Hurricane Harvey is All About Flood Damage
Hurricane Harvey caused historic flood damage in Houston and the surrounding areas. The hazards of water are often broken down into three different categories. In the case of Hurricane Harvey, the (flood) water was labeled as a “category 3 liquid”. A category three liquid is defined as: “the worst classification and is grossly unsanitary. It could cause severe illness or death if ingested. It used to be called black water, and sources include sewer backup, flooding from rivers or streams, toilet overflow with feces, and stagnant liquid that has begun to support bacterial growth. When dealing with category 3 water, any building material that has come into contact with it must be removed and replaced if it cannot be completely sanitized.

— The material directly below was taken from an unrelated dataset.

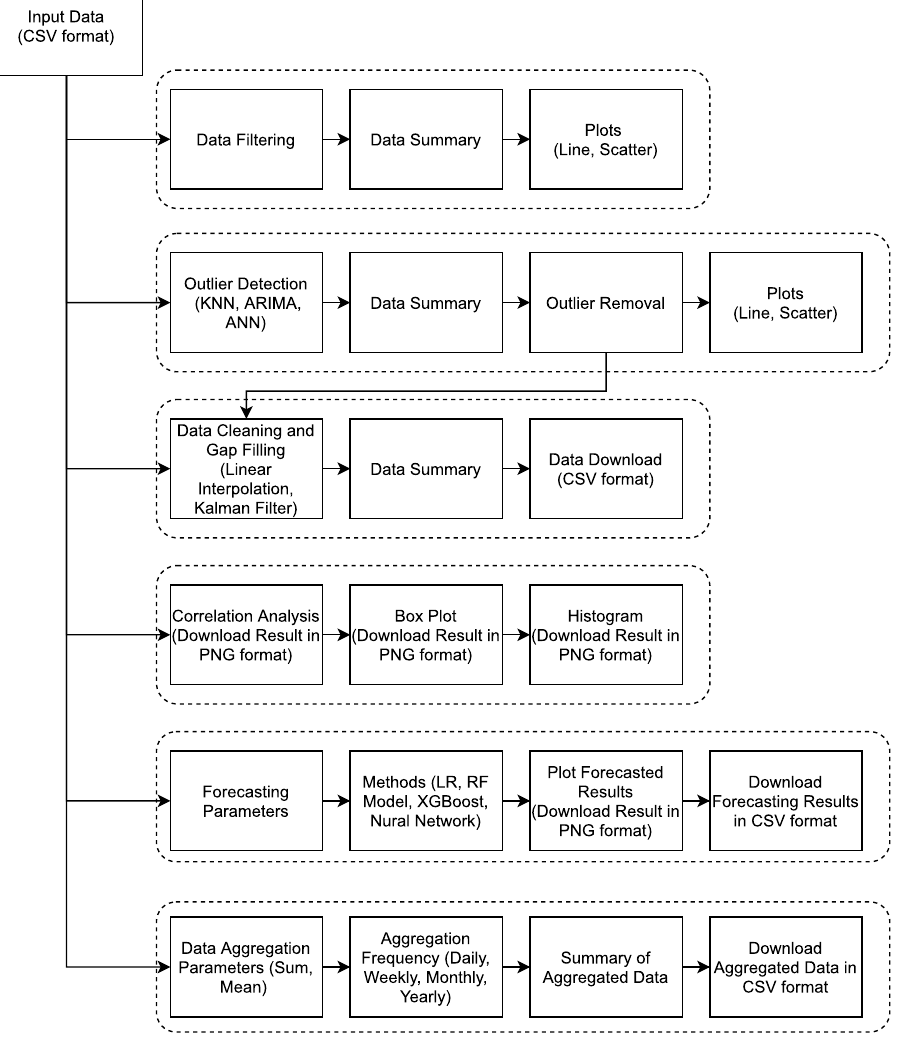
Figure 9. Schematic of the exploreR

When water is wind-blown, it is often labeled as a “category 2 liquid”. A category two liquid is defined as: Grey water–having a level of contaminates that may cause illness or discomfort If ingested. If a building comes in contact with this type of water, it can often be remediated with fans and dehumidifiers. If it is dried out within 72 hours after the intrusion, it is not necessary to do anything else. After that, you run the risk of mold setting in which will result in having to remove materials.
Following Harvey, residents and response teams are dealing with both category 2 and category 3 water. Many of the areas were inaccessible for a long period of time due to the scale of the disaster. Because the areas were inaccessible, and because of the scale of the disaster, much of the water damage was not able to be tried out in time, resulting in the need to remove and replace those materials too.